▶ [What is needed]:
Starting from the top of the entries below and ending with the line containing "Organization of This Volume", restate every line word for word, pictures omitted.

Records from a data source
-------------------------
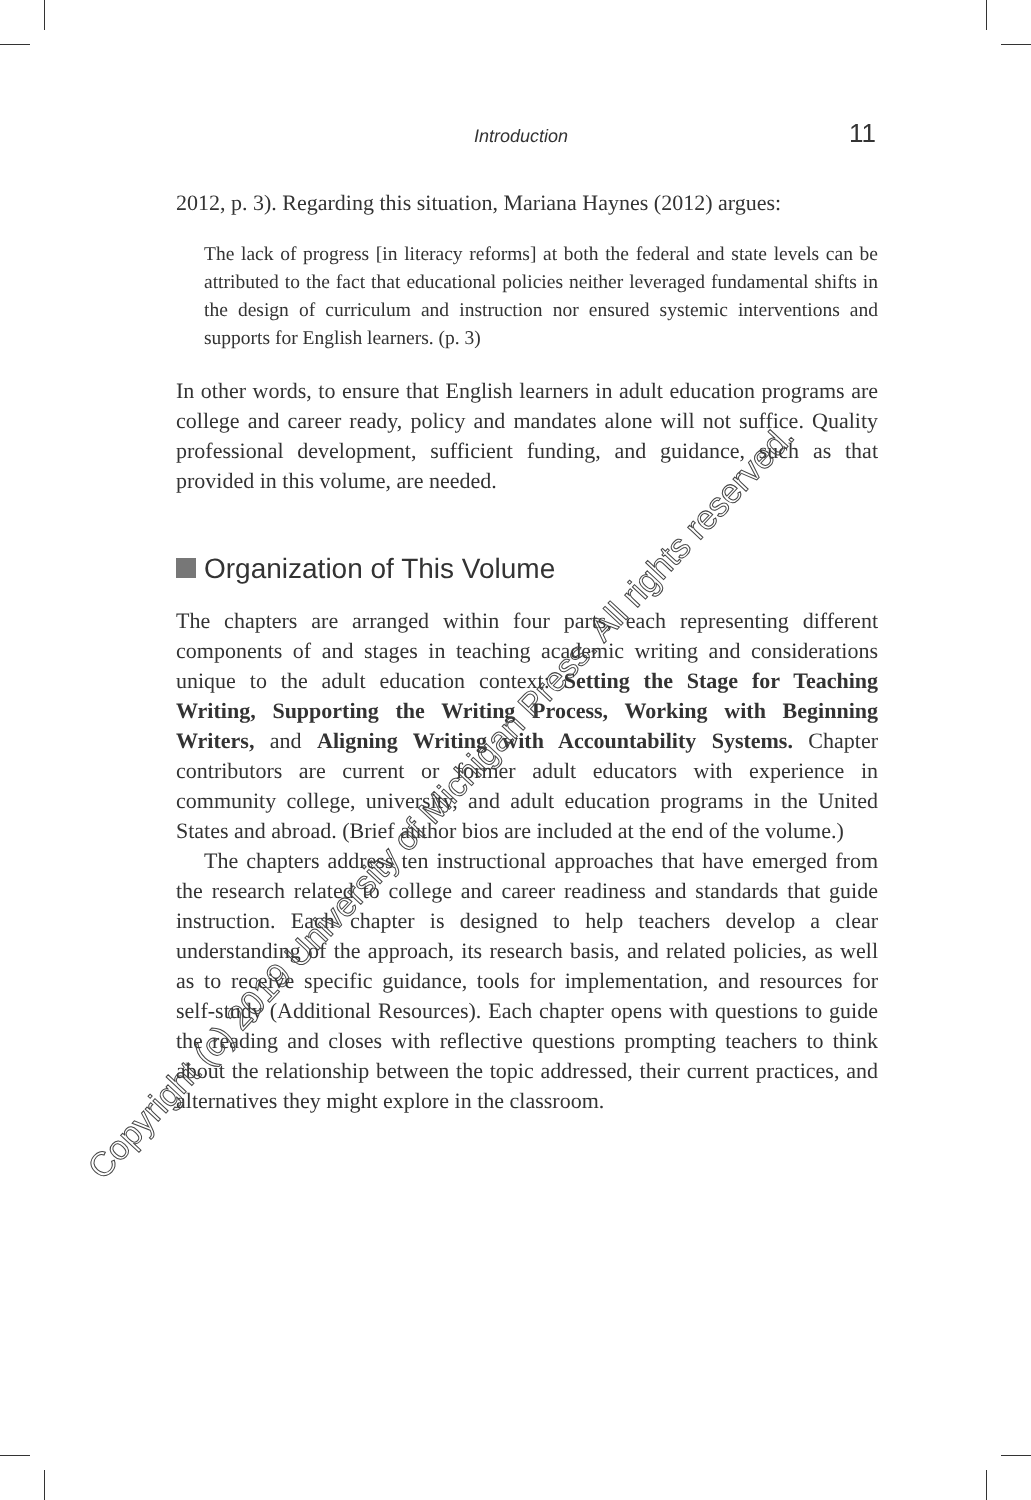Introduction 11
2012, p. 3). Regarding this situation, Mariana Haynes (2012) argues:
The lack of progress [in literacy reforms] at both the federal and state levels can be attributed to the fact that educational policies neither leveraged fundamental shifts in the design of curriculum and instruction nor ensured systemic interventions and supports for English learners. (p. 3)
In other words, to ensure that English learners in adult education programs are college and career ready, policy and mandates alone will not suffice. Quality professional development, sufficient funding, and guidance, such as that provided in this volume, are needed.
Organization of This Volume
The chapters are arranged within four parts, each representing different components of and stages in teaching academic writing and considerations unique to the adult education context: Setting the Stage for Teaching Writing, Supporting the Writing Process, Working with Beginning Writers, and Aligning Writing with Accountability Systems. Chapter contributors are current or former adult educators with experience in community college, university, and adult education programs in the United States and abroad. (Brief author bios are included at the end of the volume.)
The chapters address ten instructional approaches that have emerged from the research related to college and career readiness and standards that guide instruction. Each chapter is designed to help teachers develop a clear understanding of the approach, its research basis, and related policies, as well as to receive specific guidance, tools for implementation, and resources for self-study (Additional Resources). Each chapter opens with questions to guide the reading and closes with reflective questions prompting teachers to think about the relationship between the topic addressed, their current practices, and alternatives they might explore in the classroom.
Copyright (c) 2019 University of Michigan Press. All rights reserved.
-------------------------
▶ [Worked solution]:
Introduction 11
2012, p. 3). Regarding this situation, Mariana Haynes (2012) argues:
The lack of progress [in literacy reforms] at both the federal and state levels can be attributed to the fact that educational policies neither leveraged fundamental shifts in the design of curriculum and instruction nor ensured systemic interventions and supports for English learners. (p. 3)
In other words, to ensure that English learners in adult education programs are college and career ready, policy and mandates alone will not suffice. Quality professional development, sufficient funding, and guidance, such as that provided in this volume, are needed.
Organization of This Volume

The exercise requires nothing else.